February 28, 2020

2020.02.28
The ideological slant of Choose Your Own Adventure books. I grew up with these, and hadn't thought much about the possible conservative ideological implications of "your fate is determined solely by your choices". I'm not sure I fully buy Eli Cook's view -- for example he points out that the author was scoffed at by publishers in the 60s but embraced 12 years later, though I would say that could say more about the fallibility of publishers than being a sure sign of cultural shift -- but it's interesting to consider the implications of the 2nd person, flexible genre.

I guess I still see the narratives as dominated by authorial intent. The writer demarcates a certain possibility space, and the reader picks a single path through it. Or on subsequent readings, recalls the previous experiences and gets to try something new. Or, what I think was my preferred method, sneakily peeks ahead before commiting to the full page turn... sometimes devolving into an exercise in how many bookmarks you can make with your fingers.

Eventually the reader can develop a map of the entire possible narrative space territory. (And a few books even play with the idea of unobtainable pages - only the transcendent explorer, or peeking pageturner - will know the full lay of the land.)
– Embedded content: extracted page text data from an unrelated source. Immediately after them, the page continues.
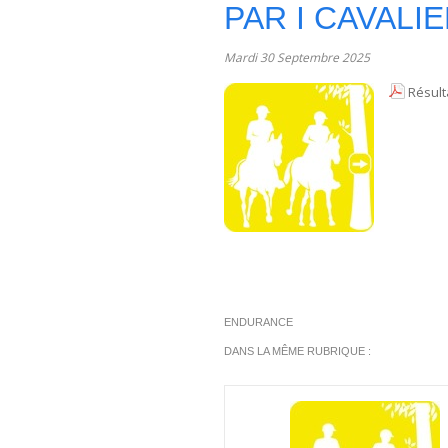
PAR I CAVALIE
Mardi 30 Septembre 2025
Résult
ENDURANCE
DANS LA MÊME RUBRIQUE :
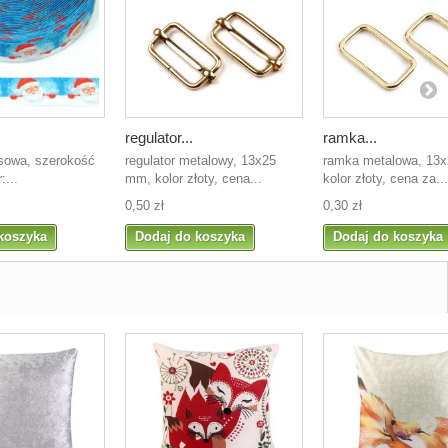
regulator...
ramka...
sowa, szerokość
regulator metalowy, 13x25
ramka metalowa, 13
...
mm, kolor złoty, cena...
kolor złoty, cena za...
0,50 zł
0,30 zł
koszyka
Dodaj do koszyka
Dodaj do koszyka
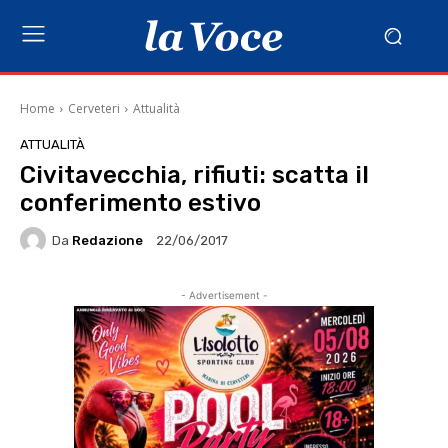
Home
Cerveteri
Attualità
ATTUALITÀ
Civitavecchia, rifiuti: scatta il
conferimento estivo
Da
Redazione
22/06/2017
- Advertisement -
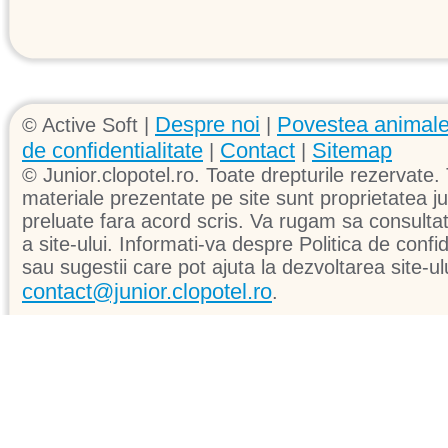
Despre noi
Povestea animale
© Active Soft |
|
de confidentialitate
Contact
Sitemap
|
|
© Junior.clopotel.ro. Toate drepturile rezervate. 
materiale prezentate pe site sunt proprietatea jun
preluate fara acord scris. Va rugam sa consultati 
a site-ului. Informati-va despre Politica de confid
sau sugestii care pot ajuta la dezvoltarea site-ul
contact@junior.clopotel.ro
.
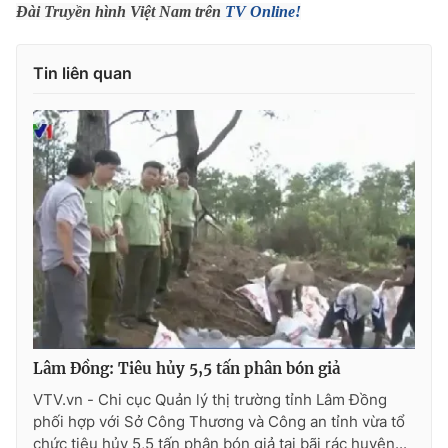
Phim VTV
Đài Truyền hình Việt Nam trên
TV Online!
Giải trí
Hậu trường
Điện ảnh
Tin liên quan
Đời sống
Nhân vật
Âm nhạc
Du lịch
Khán giả
Giáo dục
Sao
Làm đẹp
Giải sao mai
Tuyển sinh
Công nghệ
Chất lượng cuộc sống
Học trực tuyến
Hitech Công nghệ tương lai
Giao lưu trực tuyến
Sản phẩm
Lịch phát sóng
Thị trường
Tư vấn
Lâm Đồng: Tiêu hủy 5,5 tấn phân bón giả
Chuyên mục khác
VTV.vn - Chi cục Quản lý thị trường tỉnh Lâm Đồng
phối hợp với Sở Công Thương và Công an tỉnh vừa tổ
Emagazine
Podcast
chức tiêu hủy 5,5 tấn phân bón giả tại bãi rác huyện...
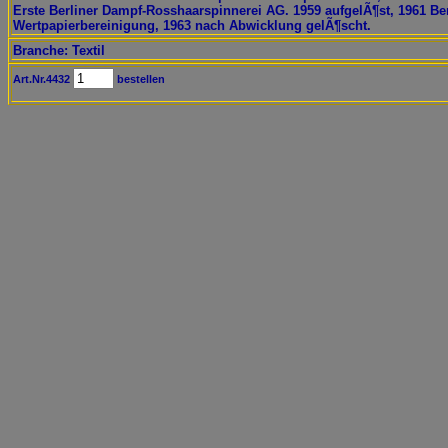
Erste Berliner Dampf-Rosshaarspinnerei AG. 1959 aufgelÃ¶st, 1961 Ber
Wertpapierbereinigung, 1963 nach Abwicklung gelÃ¶scht.
Branche: Textil
Art.Nr.4432
bestellen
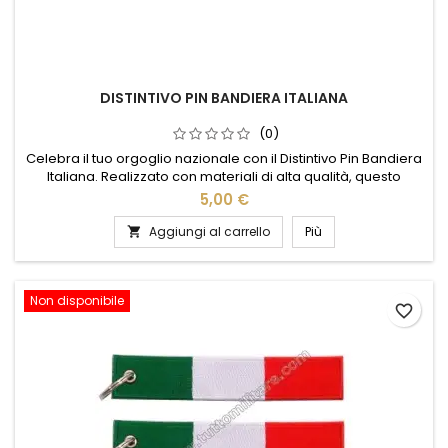
DISTINTIVO PIN BANDIERA ITALIANA
(0)
Celebra il tuo orgoglio nazionale con il Distintivo Pin Bandiera
Italiana. Realizzato con materiali di alta qualità, questo
elegante accessorio presenta i vivaci colori del tricolore
5,00 €
italiano, perfettamente smaltati per un look raffinato e
duraturo. Ideale per giacche, cappelli o borse, il pin è un
Aggiungi al carrello
Più

modo semplice e sofisticato per mostrare il tuo amore per...
Non disponibile
favorite_border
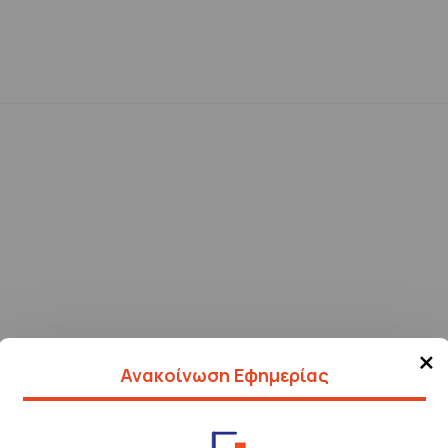
×
Ανακοίνωση Εφημερίας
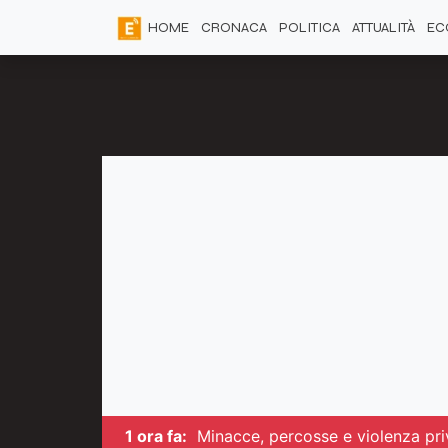
HOME
CRONACA
POLITICA
ATTUALITÀ
EC
1 ora fa:
Minacce, percosse e violenza priv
I suppose my cautious, bet-hedging engagement with the books reflected my developing view that there is an objective, God's (or Author's) Eye truth to things, and a likely best-path, but the optimal choices can be obscured.

I think despite Cook's reservations about peddling ideology that presumes choices and culpability, these books are pretty great - learning that you can make choices with consequences is also a good lesson for kids. I wonder if anyone makes similar books for young readers, or for a grownup to read along with a little person - that sounds like huge fun...
The podcast "Watch Out For Fireballs" recently did an episode on Atari. On their followup letter reading episode, they read the note I sent in (a scooch before 1h29m) - I try to pack a lot in - about writing my own Homebrew JoustPong/FlapPing in assembly, the book Racing the Beam (didn't realize they were going to cover that in the episode), and then a shout out to Batari BASIC for lowering the bar for folks and the communities on the Stella list and the website Atari Age. I'm grateful to all that!
I'm reading through [Kirk's Old Y2K PSA page]. It's definitely a review of a number of years of my life. And I remember managers suggesting that the systems would be replaced by then. Hah! Governments still use COBOL. I remember one of the "rules" I was told early in my career that systems have 20% of their code changed every year. That meant that in 5 years, everything had been replaced. What they didn't realize was that it was pretty much the same 20% that kept getting replaced, so any problems in the remaining 80% did not disappear.

Rammstein stage setup timelapse... what a feat of organization...

If you took professional wrestling, and McDonald's french fries, and the NRA, and infomercials about bogus products that don't work and you just mixed them altogether and you stick them in the back of a tacky white limousine, and you drive it around Central Park 500 times, you open the door, out would step Donald Trump.